━━ GIVEN ENTRIES

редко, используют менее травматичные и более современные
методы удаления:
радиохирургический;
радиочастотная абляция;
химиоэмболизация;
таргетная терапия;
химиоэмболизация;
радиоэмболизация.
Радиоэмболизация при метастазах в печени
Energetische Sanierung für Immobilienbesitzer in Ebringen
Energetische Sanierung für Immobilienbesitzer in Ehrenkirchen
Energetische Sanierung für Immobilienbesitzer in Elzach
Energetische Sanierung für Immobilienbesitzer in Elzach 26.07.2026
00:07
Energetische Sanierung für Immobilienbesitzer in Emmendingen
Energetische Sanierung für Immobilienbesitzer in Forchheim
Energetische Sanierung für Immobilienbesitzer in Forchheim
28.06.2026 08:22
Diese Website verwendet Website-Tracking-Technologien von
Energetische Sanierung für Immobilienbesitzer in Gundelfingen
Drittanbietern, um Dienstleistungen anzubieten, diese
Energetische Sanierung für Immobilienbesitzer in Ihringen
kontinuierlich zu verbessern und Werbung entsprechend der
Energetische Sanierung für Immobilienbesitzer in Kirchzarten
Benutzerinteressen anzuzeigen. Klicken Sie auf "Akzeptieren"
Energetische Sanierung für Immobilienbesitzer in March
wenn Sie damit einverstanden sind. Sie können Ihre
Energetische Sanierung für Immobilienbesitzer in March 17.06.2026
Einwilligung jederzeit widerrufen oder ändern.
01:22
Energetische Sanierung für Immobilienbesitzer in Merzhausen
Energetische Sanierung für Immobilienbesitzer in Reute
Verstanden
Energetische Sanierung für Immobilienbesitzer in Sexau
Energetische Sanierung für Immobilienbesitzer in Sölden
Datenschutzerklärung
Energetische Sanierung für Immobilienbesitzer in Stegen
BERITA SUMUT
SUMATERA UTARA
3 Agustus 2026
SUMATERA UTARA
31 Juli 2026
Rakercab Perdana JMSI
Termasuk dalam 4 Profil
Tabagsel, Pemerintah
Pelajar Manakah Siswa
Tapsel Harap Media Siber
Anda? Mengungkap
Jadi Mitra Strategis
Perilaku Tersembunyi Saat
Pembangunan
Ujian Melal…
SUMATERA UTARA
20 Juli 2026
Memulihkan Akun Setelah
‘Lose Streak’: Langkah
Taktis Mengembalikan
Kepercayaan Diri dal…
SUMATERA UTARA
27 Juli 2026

━━━━

INSTRUCTIONS FOR THE TASK — Would you please transcribe all of the entries above exactly?

EXERCISE ANSWER —
редко, используют менее травматичные и более современные
методы удаления:
радиохирургический;
радиочастотная абляция;
химиоэмболизация;
таргетная терапия;
химиоэмболизация;
радиоэмболизация.
Радиоэмболизация при метастазах в печени
Energetische Sanierung für Immobilienbesitzer in Ebringen
Energetische Sanierung für Immobilienbesitzer in Ehrenkirchen
Energetische Sanierung für Immobilienbesitzer in Elzach
Energetische Sanierung für Immobilienbesitzer in Elzach 26.07.2026
00:07
Energetische Sanierung für Immobilienbesitzer in Emmendingen
Energetische Sanierung für Immobilienbesitzer in Forchheim
Energetische Sanierung für Immobilienbesitzer in Forchheim
28.06.2026 08:22
Diese Website verwendet Website-Tracking-Technologien von
Energetische Sanierung für Immobilienbesitzer in Gundelfingen
Drittanbietern, um Dienstleistungen anzubieten, diese
Energetische Sanierung für Immobilienbesitzer in Ihringen
kontinuierlich zu verbessern und Werbung entsprechend der
Energetische Sanierung für Immobilienbesitzer in Kirchzarten
Benutzerinteressen anzuzeigen. Klicken Sie auf "Akzeptieren"
Energetische Sanierung für Immobilienbesitzer in March
wenn Sie damit einverstanden sind. Sie können Ihre
Energetische Sanierung für Immobilienbesitzer in March 17.06.2026
Einwilligung jederzeit widerrufen oder ändern.
01:22
Energetische Sanierung für Immobilienbesitzer in Merzhausen
Energetische Sanierung für Immobilienbesitzer in Reute
Verstanden
Energetische Sanierung für Immobilienbesitzer in Sexau
Energetische Sanierung für Immobilienbesitzer in Sölden
Datenschutzerklärung
Energetische Sanierung für Immobilienbesitzer in Stegen
BERITA SUMUT
SUMATERA UTARA
3 Agustus 2026
SUMATERA UTARA
31 Juli 2026
Rakercab Perdana JMSI
Termasuk dalam 4 Profil
Tabagsel, Pemerintah
Pelajar Manakah Siswa
Tapsel Harap Media Siber
Anda? Mengungkap
Jadi Mitra Strategis
Perilaku Tersembunyi Saat
Pembangunan
Ujian Melal…
SUMATERA UTARA
20 Juli 2026
Memulihkan Akun Setelah
‘Lose Streak’: Langkah
Taktis Mengembalikan
Kepercayaan Diri dal…
SUMATERA UTARA
27 Juli 2026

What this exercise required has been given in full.